Authors: Robert Chlala*, University of Southern California
Topics: Economic Geography, Urban Geography, Black Geographies
Keywords: urban political economy, racial capitalism, cannabis, fugitivity, policiing, abolition
Session Type: Virtual Paper
Start / End Time: 9:35 AM / 10:50 AM
Room: Virtual 10
Presentation File: No File Uploaded
In the last two decades, shuttered warehouse-manufacturing sites and small-scale retail across Los Angeles were repurposed into the largest indoor medical cannabis cultivation and dispensary economy in the US. Control of this growing economy has increasingly shifted from the hands of queer and/or Black, Latinx, Indigenous and API operated collectives to a smaller set of owners tied to real estate and finance capital. Through more than five years of in-depth ethnography in cannabis work sites, as well as with the city’s policymaking process for the recreational cannabis market launch, this paper explores how urbanized US racial capitalism and settler colonialism radically altered the development of cannabis economies. Entwined circuits of capital produce surplus value for landlords, real estate developers, and police agencies while evaporating the potential for alternative business survival. Within this, policing emerges as a factor in shaping the making of commercial land markets and police actors as significant public-policy actors pursuing their own rents and budgets.

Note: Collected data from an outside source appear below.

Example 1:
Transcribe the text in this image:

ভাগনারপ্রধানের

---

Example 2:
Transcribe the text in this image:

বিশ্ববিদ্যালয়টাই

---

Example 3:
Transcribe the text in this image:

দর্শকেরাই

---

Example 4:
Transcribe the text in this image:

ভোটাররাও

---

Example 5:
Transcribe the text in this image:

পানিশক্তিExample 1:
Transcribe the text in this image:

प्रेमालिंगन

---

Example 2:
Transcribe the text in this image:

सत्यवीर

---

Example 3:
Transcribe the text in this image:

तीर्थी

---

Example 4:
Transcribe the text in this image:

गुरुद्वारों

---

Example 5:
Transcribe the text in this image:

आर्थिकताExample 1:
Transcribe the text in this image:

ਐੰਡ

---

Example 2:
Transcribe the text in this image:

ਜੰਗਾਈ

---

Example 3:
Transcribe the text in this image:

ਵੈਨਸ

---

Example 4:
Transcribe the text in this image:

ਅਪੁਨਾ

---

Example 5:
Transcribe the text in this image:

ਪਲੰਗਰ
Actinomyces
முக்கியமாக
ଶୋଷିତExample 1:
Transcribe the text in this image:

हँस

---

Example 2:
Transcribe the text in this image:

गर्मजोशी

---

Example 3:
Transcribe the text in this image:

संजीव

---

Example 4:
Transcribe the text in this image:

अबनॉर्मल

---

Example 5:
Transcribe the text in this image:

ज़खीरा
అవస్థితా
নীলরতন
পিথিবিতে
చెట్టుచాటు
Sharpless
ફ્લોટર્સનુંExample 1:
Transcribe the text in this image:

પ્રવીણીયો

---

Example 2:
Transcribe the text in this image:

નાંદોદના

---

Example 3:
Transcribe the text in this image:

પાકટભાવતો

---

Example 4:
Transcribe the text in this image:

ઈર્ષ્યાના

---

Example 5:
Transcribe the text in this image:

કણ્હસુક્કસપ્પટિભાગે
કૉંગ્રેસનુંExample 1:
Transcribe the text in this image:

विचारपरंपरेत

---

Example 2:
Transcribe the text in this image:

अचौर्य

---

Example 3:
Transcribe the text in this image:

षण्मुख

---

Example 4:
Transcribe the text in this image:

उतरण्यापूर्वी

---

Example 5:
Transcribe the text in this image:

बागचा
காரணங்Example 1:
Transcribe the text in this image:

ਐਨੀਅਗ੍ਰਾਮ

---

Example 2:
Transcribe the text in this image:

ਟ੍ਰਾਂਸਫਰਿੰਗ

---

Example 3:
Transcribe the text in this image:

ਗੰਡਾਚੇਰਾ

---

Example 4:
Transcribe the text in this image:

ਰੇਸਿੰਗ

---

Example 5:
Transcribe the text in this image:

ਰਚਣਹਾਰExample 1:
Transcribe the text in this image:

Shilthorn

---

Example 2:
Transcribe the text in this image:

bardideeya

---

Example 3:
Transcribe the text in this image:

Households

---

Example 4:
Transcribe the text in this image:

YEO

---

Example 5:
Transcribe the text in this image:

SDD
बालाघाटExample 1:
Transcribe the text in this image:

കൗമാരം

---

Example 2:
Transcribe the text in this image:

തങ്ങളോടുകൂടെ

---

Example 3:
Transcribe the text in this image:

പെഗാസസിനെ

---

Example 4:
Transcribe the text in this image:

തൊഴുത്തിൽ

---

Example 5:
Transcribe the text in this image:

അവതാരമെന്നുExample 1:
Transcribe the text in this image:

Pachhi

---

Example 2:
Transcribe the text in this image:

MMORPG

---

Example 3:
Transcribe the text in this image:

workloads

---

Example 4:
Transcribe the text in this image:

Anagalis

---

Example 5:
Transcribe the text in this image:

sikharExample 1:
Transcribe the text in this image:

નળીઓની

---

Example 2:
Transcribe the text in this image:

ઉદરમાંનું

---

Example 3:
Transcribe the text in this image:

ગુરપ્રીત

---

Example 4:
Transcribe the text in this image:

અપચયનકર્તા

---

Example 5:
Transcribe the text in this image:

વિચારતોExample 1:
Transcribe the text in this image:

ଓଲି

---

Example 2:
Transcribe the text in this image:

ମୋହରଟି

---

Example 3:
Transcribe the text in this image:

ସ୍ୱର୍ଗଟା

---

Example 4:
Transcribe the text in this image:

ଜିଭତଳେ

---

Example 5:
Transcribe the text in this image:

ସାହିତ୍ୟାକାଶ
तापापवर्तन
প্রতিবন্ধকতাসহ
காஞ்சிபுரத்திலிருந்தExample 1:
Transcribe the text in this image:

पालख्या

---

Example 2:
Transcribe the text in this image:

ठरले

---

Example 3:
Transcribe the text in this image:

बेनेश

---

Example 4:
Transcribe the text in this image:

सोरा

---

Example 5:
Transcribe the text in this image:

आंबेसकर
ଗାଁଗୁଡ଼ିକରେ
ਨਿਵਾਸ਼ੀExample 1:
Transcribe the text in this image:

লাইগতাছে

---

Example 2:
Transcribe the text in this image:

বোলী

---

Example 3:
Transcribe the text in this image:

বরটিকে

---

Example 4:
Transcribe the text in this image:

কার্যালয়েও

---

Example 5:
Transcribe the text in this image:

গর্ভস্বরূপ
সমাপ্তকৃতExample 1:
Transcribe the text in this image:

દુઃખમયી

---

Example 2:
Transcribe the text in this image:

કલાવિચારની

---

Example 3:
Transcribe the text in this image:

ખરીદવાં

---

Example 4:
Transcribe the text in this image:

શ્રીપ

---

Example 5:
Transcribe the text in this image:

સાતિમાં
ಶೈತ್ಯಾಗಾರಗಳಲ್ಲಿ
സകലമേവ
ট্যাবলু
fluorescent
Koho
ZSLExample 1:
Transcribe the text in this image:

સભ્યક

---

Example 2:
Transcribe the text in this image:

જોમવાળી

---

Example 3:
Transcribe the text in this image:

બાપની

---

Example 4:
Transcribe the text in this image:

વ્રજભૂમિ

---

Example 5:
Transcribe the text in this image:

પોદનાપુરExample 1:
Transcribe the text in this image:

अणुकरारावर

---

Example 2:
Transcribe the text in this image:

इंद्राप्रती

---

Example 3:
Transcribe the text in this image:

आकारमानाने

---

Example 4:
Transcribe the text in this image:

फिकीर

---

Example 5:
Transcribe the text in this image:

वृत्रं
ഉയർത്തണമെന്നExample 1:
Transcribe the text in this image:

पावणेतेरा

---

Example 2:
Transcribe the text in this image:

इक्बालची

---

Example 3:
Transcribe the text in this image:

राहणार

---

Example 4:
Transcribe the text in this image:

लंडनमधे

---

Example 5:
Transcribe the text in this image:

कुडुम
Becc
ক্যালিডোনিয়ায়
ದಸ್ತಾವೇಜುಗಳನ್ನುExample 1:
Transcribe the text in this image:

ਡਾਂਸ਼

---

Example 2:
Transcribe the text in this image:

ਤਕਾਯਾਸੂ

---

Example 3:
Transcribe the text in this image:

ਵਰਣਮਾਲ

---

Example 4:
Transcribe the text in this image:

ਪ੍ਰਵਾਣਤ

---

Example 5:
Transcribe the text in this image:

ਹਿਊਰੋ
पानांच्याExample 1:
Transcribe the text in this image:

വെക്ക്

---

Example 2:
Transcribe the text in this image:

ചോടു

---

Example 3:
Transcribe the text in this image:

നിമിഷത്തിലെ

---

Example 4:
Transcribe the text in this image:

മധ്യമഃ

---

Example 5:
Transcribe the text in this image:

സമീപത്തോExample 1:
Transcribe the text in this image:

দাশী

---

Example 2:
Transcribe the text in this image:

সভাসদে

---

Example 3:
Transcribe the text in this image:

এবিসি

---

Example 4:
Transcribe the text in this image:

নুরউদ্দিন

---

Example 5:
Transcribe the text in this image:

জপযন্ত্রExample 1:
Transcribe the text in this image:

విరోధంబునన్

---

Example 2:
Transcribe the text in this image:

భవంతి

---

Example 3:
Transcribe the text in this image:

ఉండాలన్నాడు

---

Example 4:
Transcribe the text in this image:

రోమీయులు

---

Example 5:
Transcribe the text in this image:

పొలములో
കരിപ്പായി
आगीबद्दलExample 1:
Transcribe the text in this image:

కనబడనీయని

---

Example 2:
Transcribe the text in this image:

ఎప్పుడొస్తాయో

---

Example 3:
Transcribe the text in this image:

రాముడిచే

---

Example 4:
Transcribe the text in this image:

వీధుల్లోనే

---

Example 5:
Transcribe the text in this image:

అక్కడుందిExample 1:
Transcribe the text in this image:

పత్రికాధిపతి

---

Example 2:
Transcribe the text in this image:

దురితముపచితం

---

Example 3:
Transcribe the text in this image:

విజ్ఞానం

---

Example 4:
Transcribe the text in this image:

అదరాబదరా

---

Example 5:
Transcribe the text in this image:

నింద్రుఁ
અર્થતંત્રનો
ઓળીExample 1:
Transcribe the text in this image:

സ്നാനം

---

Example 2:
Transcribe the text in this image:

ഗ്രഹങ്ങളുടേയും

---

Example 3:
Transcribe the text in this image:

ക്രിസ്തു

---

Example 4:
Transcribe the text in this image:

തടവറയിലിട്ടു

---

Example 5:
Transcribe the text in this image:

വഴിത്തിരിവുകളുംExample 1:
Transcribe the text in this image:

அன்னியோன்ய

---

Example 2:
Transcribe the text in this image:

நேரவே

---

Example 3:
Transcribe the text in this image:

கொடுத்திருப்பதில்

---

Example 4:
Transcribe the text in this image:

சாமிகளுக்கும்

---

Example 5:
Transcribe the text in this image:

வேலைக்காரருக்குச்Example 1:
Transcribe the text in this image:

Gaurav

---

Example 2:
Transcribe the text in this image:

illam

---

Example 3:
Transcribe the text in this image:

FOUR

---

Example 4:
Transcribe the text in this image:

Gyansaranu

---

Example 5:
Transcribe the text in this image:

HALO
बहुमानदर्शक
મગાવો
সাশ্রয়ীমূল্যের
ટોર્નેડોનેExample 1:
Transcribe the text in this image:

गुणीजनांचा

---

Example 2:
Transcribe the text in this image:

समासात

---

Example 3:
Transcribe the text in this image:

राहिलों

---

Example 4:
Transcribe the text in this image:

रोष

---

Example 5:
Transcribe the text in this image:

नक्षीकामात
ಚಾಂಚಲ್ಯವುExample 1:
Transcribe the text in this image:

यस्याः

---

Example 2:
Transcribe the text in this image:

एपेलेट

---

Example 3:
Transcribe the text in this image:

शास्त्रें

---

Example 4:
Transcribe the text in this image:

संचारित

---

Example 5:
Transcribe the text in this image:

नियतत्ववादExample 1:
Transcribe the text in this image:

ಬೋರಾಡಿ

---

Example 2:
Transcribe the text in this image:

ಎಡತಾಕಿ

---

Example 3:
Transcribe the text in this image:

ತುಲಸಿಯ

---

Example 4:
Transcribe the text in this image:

While contested through various movements, the pressures created alter the role of cannabis as a fugitive, relational space of care and mutual survival, one that at times has mirrored the geography of the “plot” described by Black radical scholars. Urban cannabis markets offer a critical means to both reckon with the ways racial capitalist and settler colonial logics affect urban economic development via even the most mundane zoning procedures (backed by police power) - and how these are contested through often-ignored fugitive practices that may even expand the bounds of abolition politics.